* [Extract provided]
BEGIN
Orgasm Myths

Female Orgasm Many people suffer from misconceptions about sex and about female orgasms specifically. Lack of information, sexism and misogyny are behind many of these myths. Female Orgasm.MD sets the record straight below.

They say:

Sex isn't good unless you have an orgasm.

The truth:

Sex is good when both partners enjoy themselves, regardless of who has an orgasm and who doesn't.

They say:

Multiple orgasms are better than just one.

The truth:

The number of orgasms a woman experiences has nothing to do with the quality or intensity of each. More orgasms aren't necessarily better.

They say:

Women can't have orgasms after menopause.

The truth:

Menopause has nothing to do with orgasm. Women can experience orgasms their entire lives.

They say:

Vaginal orgasms are better than clitoral orgasms.

The truth:

Orgasms are good based on your enjoyment of them, not how or where you feel them. Maybe men want to believe that vaginal orgasms are better because that emphasizes the importance of the penis, but it simply isn't true.

They say:

A circumcised penis reduces a woman's ability to achieve orgasm.

The truth:

Circumcision removes a great deal of penile tissue. Some men believe that this reduces the sensitivity of the penis. There has never been any connection established between male circumcision and female orgasm. Some women prefer circumcised men over uncircumcised, and vice versa. This is only a personal preference.
END
* [Study material]
BEGIN
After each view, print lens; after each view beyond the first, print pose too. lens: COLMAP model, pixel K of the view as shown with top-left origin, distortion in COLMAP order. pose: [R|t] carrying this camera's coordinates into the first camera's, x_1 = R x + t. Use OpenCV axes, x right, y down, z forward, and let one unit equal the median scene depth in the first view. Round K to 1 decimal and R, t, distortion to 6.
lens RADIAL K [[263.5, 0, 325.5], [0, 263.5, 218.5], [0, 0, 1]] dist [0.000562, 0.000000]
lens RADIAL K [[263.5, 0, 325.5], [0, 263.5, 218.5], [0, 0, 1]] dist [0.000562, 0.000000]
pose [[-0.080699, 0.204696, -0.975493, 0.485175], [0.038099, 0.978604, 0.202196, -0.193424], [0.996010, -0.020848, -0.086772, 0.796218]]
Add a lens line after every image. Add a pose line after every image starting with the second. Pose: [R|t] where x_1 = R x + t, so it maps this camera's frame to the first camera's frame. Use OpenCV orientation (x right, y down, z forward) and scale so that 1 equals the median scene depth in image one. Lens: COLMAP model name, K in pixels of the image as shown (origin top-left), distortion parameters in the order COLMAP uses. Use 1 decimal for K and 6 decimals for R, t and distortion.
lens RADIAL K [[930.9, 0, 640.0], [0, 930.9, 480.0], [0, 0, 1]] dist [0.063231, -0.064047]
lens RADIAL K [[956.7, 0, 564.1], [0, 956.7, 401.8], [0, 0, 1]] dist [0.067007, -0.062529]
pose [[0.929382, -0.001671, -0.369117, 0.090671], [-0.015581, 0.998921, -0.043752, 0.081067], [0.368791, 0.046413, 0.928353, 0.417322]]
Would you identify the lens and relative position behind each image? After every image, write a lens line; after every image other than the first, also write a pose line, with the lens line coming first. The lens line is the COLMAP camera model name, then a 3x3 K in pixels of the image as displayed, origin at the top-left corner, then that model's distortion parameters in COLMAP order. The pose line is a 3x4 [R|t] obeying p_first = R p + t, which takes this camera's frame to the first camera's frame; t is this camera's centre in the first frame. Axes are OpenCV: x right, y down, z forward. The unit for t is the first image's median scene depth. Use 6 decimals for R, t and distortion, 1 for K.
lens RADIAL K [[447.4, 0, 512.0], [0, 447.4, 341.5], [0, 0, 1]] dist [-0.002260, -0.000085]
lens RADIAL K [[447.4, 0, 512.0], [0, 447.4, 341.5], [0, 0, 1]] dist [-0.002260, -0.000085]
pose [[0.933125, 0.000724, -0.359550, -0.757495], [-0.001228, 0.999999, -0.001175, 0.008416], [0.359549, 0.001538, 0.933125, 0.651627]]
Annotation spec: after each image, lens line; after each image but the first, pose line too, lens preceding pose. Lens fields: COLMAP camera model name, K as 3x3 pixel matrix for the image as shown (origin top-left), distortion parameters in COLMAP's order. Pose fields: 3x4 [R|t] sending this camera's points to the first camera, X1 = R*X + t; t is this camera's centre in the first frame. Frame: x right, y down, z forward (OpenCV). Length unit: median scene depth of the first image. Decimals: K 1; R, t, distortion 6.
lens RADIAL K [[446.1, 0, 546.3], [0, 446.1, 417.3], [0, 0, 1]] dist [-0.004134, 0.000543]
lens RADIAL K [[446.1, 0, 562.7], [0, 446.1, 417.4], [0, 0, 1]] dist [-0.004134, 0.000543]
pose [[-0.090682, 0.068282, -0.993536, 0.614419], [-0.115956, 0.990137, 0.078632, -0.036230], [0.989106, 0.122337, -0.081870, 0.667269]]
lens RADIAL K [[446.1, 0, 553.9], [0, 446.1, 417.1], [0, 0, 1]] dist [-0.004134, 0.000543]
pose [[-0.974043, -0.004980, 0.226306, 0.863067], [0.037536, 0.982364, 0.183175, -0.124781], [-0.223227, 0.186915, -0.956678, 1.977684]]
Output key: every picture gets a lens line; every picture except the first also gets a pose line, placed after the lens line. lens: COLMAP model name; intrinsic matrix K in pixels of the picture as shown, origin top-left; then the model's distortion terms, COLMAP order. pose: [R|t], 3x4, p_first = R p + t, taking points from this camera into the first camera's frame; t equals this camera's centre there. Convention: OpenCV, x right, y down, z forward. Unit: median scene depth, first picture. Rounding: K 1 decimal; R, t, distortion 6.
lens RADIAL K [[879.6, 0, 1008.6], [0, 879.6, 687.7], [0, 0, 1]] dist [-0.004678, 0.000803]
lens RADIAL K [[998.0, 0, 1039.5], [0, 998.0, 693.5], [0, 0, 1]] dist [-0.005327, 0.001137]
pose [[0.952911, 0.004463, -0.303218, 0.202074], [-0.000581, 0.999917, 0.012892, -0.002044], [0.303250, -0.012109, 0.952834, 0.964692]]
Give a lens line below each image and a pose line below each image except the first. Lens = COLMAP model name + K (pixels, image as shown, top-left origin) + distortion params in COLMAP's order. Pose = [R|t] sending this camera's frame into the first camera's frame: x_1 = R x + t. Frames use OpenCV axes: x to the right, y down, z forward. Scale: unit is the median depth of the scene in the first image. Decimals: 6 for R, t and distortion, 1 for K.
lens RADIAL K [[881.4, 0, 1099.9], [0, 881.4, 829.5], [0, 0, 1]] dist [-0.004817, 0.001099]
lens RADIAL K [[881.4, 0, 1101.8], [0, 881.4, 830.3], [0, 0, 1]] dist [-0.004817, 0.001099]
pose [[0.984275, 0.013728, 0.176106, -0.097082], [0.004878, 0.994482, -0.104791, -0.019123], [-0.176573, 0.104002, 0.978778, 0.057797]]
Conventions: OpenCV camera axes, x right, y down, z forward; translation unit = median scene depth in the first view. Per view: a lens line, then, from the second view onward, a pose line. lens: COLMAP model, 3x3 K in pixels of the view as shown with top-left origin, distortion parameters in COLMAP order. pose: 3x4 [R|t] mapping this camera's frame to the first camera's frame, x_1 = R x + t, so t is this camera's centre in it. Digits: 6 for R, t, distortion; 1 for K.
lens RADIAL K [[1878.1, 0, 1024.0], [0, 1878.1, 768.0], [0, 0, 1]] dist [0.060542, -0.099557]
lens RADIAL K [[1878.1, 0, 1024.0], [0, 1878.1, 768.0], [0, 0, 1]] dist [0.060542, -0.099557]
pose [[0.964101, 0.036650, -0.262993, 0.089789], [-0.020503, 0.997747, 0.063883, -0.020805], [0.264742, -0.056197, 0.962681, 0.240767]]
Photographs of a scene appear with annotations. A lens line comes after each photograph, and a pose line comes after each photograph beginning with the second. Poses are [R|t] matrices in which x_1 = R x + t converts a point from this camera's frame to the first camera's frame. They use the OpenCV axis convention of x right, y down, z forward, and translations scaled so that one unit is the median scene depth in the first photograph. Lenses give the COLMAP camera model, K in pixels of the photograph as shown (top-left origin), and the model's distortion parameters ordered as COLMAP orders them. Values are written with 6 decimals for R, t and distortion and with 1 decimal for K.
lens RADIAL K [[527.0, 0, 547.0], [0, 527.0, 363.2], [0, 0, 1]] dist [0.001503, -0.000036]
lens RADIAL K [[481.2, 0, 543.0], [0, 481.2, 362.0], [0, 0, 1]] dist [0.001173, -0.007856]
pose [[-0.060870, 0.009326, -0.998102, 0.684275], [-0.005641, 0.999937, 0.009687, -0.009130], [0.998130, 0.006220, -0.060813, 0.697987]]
END
* [Try it]
Revise the text on orgasm myths from "Women can't have" to "simply isn't true.", replacing "clitoral orgasms" with "external orgasms".

* [Output of the exercise]
Women can't have orgasms after menopause.

The truth:

Menopause has nothing to do with orgasm. Women can experience orgasms their entire lives.

They say:

Vaginal orgasms are better than external orgasms.

The truth:

Orgasms are good based on your enjoyment of them, not how or where you feel them. Maybe men want to believe that vaginal orgasms are better because that emphasizes the importance of the penis, but it simply isn't true.